Mehr Regen in einer Region könnte eventuell weniger Niederschläge in einer anderen bedeuten – wer sollte über Wettermanipulationen bestimmen dürfen?
Aktuell plant z.B. China bis 2020 weitere sechs regionale Zentren für Wettermanipulationen zu errichten, die für 60 Milliarden Kubikmeter künstlichen Regen pro Jahr sorgen sollen, auf einer Fläche von 540.000 Quadratkilometer. Dieses Wasser wird zu einem beträchtlichen Teil Nachbarstaaten fehlen. Politische Diskussionen darüber gibt es bereits. Letzten Endes werden sich die betroffenen Länder untereinander einigen müssen. Ziemlich sicher aber wird es gehörigen Streit um dieses Thema geben.
Nach einer UN-Konvention sind Wettermanipulationen zu militärischen Zwecken verboten. Wie lässt sich das von ziviler Nutzung zuverlässig abgrenzen?
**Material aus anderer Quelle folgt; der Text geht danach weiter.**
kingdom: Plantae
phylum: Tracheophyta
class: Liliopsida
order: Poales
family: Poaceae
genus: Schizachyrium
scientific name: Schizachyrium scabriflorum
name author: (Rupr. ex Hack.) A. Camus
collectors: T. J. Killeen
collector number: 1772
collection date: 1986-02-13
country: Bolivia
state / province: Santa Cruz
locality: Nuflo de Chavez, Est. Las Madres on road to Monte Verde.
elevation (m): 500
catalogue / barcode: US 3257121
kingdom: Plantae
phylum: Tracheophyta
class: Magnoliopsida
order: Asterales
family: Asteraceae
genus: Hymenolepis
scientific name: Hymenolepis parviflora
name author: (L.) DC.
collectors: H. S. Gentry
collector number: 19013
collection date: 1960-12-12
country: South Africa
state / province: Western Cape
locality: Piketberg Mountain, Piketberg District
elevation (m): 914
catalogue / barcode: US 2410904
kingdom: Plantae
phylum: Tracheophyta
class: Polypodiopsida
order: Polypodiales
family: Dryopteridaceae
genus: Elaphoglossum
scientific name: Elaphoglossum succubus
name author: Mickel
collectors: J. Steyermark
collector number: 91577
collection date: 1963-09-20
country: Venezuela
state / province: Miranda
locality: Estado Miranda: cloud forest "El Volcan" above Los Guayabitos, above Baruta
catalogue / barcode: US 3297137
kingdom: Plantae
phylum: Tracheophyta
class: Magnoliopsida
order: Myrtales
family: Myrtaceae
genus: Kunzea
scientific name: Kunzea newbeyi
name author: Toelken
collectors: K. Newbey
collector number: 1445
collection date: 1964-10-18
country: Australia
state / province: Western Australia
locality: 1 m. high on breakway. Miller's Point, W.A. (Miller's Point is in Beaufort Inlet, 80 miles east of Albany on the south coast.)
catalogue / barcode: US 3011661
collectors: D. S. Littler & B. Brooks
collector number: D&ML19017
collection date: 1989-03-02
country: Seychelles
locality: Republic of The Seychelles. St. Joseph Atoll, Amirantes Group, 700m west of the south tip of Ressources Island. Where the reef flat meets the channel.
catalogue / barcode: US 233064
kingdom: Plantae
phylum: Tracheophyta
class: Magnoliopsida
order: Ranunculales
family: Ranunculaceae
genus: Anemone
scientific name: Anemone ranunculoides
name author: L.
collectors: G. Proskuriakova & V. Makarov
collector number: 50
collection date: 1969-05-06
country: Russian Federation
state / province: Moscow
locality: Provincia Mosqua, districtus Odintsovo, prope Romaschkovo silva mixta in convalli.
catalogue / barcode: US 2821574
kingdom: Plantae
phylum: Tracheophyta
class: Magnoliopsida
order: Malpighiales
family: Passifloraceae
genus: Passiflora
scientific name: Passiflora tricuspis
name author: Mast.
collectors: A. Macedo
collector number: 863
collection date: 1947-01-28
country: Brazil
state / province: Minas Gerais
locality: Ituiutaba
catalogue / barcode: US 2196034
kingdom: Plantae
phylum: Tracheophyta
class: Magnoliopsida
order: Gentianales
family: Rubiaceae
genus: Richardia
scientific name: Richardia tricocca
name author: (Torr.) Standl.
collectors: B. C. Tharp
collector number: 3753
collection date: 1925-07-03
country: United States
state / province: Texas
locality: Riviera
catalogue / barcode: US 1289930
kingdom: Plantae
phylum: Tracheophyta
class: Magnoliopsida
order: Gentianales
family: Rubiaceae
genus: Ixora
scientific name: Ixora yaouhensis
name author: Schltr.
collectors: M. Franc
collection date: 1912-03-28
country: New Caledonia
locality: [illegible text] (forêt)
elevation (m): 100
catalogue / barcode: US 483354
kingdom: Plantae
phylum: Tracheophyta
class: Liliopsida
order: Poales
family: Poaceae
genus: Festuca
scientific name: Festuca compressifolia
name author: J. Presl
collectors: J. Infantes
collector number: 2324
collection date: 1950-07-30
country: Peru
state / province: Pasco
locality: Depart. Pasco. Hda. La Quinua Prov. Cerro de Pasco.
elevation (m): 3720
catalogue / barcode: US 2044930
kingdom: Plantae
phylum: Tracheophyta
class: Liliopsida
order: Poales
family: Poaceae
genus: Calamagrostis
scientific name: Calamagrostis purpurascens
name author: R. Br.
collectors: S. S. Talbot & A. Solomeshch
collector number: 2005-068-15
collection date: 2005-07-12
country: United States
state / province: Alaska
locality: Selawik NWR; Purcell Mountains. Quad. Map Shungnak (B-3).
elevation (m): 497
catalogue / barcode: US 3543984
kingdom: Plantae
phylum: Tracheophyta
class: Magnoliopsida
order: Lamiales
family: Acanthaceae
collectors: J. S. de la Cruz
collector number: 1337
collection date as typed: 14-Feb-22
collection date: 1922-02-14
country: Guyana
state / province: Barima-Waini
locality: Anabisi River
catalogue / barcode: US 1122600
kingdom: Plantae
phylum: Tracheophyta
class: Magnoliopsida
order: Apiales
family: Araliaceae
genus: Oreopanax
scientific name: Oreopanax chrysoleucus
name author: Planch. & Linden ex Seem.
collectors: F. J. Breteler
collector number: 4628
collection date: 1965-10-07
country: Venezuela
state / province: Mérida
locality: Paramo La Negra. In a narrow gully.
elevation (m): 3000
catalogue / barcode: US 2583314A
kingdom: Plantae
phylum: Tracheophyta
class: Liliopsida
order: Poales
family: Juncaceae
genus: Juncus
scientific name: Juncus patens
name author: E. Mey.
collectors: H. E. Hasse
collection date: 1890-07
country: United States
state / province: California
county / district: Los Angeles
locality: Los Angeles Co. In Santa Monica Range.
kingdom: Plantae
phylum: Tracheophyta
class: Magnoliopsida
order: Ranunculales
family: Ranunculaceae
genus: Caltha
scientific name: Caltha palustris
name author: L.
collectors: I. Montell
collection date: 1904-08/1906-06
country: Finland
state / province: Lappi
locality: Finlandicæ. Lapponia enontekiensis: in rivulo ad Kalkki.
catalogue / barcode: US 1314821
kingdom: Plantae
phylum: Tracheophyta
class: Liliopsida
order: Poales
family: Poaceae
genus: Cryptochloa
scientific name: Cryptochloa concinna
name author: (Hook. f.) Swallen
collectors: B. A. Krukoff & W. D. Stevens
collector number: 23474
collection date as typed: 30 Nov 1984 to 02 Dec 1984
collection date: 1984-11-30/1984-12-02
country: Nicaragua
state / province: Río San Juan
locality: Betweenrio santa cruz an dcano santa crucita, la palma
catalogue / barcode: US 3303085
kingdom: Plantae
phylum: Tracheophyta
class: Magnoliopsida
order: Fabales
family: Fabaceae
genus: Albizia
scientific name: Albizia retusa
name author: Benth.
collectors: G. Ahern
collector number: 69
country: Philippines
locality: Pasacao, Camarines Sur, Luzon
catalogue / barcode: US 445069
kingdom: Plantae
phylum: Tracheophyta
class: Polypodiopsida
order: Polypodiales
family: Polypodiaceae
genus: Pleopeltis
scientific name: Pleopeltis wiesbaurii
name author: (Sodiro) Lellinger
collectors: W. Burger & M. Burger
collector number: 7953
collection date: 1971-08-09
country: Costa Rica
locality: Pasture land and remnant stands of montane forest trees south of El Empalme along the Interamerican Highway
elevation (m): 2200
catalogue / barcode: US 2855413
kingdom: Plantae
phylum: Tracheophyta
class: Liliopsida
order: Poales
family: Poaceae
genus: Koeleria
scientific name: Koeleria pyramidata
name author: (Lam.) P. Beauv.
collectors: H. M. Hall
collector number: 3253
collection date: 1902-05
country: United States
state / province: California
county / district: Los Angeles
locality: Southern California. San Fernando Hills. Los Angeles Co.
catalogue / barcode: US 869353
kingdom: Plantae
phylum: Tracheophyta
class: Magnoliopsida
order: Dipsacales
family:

Das dürfte schwierig werden, denn wer kann schon mit Sicherheit behaupten, es würde nur deshalb seit Wochen regnen, oder eine Dürre das Land überziehen, weil da jemand das Wetter manipuliert? Aus Sicht des Militärs ist Kriegsführung mittels Wettermanipulation somit durchaus interessant. Sogar das Planungsamt der Deutschen Bundeswehr beschäftigte sich im Rahmen einer sicherheitspolitischen Zukunftsanalyse Ende 2012 ausführlich mit dem Thema Geoengineering und Wettermanipulation. In dieser Analyse kam man zu dem Schluss, dass Wettermodifikationen zukünftig an Bedeutung gewinnen könnten, und häufiger sowie großflächig koordiniert zum Einsatz kommen könnten. Ich persönlich hoffe, dass zuverlässige Techniken in diesem Bereich noch lange auf sich warten lassen.